Desigualdade socioeconômia é um termo com o qual a maioria de nós está familiarizado, no entanto, embora sentida na pele por boa parte da população mundial, permanece relativamente abstrata para muita gente. Torná-la visível é a proposta do fotógrafo Johnny Miller que, através do projeto Unequal Scenes, vem registrando territórios de tensão a partir de uma perspectiva bastante esclarecedora: a imagem aérea.
Iniciado na África do Sul, país social e espacialmente marcado pelo apartheid, o projeto foi recentemente trazido ao Brasil para registrar contextos em que pobreza e riqueza extremas coexistem a poucos metros, mostrando que distância não é apenas uma grandeza fisicamente mensurável, mas também pode assumir aspectos mais complexos, profundamente enraizados em nossa sociedade.

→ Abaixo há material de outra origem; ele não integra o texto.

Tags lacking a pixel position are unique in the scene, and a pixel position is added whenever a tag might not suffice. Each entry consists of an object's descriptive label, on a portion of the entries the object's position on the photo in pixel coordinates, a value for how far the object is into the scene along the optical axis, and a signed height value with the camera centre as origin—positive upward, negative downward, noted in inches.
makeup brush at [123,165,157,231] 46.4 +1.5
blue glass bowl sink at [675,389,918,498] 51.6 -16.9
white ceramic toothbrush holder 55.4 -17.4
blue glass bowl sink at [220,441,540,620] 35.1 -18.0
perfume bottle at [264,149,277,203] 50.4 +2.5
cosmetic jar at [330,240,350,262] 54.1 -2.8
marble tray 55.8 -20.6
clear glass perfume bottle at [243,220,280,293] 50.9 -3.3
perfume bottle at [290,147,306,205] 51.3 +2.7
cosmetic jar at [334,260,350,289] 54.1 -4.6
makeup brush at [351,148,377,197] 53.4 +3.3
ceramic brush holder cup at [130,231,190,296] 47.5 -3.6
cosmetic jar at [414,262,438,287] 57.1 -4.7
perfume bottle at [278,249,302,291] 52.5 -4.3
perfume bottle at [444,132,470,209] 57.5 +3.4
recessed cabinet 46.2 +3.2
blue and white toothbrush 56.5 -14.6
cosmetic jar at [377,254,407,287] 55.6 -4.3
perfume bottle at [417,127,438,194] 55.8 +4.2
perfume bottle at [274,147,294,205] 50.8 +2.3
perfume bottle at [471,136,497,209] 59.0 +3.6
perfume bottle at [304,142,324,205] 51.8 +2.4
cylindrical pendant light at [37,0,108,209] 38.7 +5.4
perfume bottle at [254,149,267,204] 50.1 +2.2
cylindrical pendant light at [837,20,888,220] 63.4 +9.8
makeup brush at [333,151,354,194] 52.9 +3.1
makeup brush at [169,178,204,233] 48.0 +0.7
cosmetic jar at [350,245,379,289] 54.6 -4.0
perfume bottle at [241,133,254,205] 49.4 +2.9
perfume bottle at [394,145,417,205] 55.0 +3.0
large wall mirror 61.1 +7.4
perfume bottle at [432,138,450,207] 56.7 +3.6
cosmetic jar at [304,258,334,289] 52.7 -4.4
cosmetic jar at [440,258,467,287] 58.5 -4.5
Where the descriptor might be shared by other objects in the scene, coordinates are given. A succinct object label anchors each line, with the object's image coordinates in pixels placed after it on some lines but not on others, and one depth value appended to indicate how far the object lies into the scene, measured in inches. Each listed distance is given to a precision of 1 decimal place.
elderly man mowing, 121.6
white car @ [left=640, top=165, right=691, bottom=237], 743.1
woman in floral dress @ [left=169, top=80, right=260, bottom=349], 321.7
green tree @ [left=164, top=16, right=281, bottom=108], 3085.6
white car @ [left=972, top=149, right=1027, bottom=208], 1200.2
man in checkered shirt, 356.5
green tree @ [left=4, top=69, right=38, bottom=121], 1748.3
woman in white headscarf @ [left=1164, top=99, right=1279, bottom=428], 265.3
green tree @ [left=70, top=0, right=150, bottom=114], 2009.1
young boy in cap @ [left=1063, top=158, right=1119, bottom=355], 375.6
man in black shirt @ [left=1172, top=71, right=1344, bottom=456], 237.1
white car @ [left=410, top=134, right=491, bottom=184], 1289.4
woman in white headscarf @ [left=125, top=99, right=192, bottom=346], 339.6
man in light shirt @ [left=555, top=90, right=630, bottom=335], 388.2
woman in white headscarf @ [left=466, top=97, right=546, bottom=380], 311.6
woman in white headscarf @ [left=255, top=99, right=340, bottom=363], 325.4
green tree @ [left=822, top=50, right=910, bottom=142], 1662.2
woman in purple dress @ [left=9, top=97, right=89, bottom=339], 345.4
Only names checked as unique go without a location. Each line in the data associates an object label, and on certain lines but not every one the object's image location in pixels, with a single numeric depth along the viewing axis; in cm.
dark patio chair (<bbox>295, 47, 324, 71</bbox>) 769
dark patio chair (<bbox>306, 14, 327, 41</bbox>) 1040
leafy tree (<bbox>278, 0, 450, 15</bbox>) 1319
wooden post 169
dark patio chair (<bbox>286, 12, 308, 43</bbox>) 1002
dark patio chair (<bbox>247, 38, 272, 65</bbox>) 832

Para a maioria das pessoas de outros países, o Brasil é sinônimo de desigualdade devido às favelas no Rio, e é por isso que eu queria – precisava – vir aqui para dar sequência ao meu projeto. Essa inversão com os pobres nos morros (e os ricos na parte mais baixa) é um fenômeno único que coloca a pobreza em lugar de destaque. Minha hipótese, que acabou se comprovando, era que os brasileiros parecem aceitar a desigualdade (ou pobreza) como um aspecto triste, porém inevitável, da vida. – Johnny Miller
Para este projeto, Miller resgistrou paisagens e abismos socieconomômicos em São Paulo, Rio de Janeiro, Belo Horizonte, Santos e Guarujá. Impactado pelo modo como nós brasileiros parecemos aceitar essa condição, o fotógrafo acredita que a potência de sua série reside não apenas no legado visual deste fenômeno urbano, mas nas discussões que ela pode fomentar a respeito do futuro das cidades, do trabalho e dos transportes, especialmente em um momento político tão absurdo e trágico como o que vivemos.
Miller visa desempenhar seu papel "respeitosamente como alguém que busca destacar exemplos notórios de políticas sociais fracassadas" impressas na paisagem urbana. No Brasil, sobretudo no caso do Rio de Janeiro, isso é ainda mais impressionante: além do embate social, em que ricos e pobres coexistem lado a lado em um estado de permanente tensão, existe ainda o confronto entre meio urbano e natural, no qual testemunhamos o triste e rápido definhar deste último.
"É claro que existem nuances, zonas cinzas e modos de argumentar sobre as especificidades de cada local – mas a essência é a mesma no sentido de que estes lugares são reais, eles existem, resultam de escolhas sistêmicas tomadas por nós, enquanto sociedade, e nós temos o poder de mudar essa realidade se quisermos", comenta o fotógrafo. Já se sabe que não existem problemas isolados no mundo e que tudo faz parte de um mesmo sistema que interconecta, num complexo emaranhado, problemáticas sociais, ambientais, econômicas, políticas e urbanas. Nesse sentido, mudar essa realidade já não é mais questão de querer, trata-se de nossa permanência no mundo enquanto sociedade.